BRIEF —
Wherever the word "json" appears in a line of the data, that line should be copied.

*** Opening of WORKING DATA ***

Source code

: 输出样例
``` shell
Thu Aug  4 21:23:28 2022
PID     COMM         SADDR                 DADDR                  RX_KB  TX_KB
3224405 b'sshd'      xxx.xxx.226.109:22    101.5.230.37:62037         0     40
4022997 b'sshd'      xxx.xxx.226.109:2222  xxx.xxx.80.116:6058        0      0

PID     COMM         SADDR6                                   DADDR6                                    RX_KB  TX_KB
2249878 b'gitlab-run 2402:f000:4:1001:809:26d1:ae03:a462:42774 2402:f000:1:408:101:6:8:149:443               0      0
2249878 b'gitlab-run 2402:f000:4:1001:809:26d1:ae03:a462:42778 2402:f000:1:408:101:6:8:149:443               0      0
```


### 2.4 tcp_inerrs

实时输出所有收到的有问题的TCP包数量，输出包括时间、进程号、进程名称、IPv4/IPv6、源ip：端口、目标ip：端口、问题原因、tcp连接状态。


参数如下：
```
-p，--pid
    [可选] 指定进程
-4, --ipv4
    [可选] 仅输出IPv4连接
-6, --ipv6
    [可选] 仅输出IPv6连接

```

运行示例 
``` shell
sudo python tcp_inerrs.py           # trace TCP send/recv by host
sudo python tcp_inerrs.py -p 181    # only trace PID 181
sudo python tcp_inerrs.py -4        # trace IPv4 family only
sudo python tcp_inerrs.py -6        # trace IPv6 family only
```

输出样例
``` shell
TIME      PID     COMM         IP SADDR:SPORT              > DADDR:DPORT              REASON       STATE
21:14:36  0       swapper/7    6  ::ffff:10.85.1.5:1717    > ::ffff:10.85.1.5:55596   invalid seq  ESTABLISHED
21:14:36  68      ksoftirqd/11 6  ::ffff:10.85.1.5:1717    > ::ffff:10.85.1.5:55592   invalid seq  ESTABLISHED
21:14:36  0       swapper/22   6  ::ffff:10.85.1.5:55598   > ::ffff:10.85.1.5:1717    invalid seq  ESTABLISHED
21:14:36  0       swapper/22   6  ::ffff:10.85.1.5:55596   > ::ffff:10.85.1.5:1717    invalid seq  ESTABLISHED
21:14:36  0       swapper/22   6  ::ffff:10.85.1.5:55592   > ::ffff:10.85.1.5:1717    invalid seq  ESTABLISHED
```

*** Close of WORKING DATA ***
*** Opening of WORKING DATA ***

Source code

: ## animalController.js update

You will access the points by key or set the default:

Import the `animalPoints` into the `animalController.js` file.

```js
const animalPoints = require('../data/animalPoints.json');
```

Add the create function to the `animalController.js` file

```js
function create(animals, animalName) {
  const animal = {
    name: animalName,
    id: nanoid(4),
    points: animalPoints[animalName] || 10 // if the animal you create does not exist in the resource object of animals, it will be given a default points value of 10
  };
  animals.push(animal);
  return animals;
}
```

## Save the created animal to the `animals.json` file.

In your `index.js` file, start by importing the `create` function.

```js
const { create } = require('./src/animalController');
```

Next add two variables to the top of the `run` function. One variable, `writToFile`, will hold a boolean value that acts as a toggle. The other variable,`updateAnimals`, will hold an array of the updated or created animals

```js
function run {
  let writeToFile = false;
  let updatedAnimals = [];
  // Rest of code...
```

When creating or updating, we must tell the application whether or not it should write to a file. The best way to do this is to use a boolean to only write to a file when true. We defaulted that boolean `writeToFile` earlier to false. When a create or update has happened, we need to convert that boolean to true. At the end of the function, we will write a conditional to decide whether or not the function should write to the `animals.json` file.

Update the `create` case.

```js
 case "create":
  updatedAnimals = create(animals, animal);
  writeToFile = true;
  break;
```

*** Close of WORKING DATA ***

EXERCISE RESULT —
const animalPoints = require('../data/animalPoints.json');
## Save the created animal to the `animals.json` file.
When creating or updating, we must tell the application whether or not it should write to a file. The best way to do this is to use a boolean to only write to a file when true. We defaulted that boolean `writeToFile` earlier to false. When a create or update has happened, we need to convert that boolean to true. At the end of the function, we will write a conditional to decide whether or not the function should write to the `animals.json` file.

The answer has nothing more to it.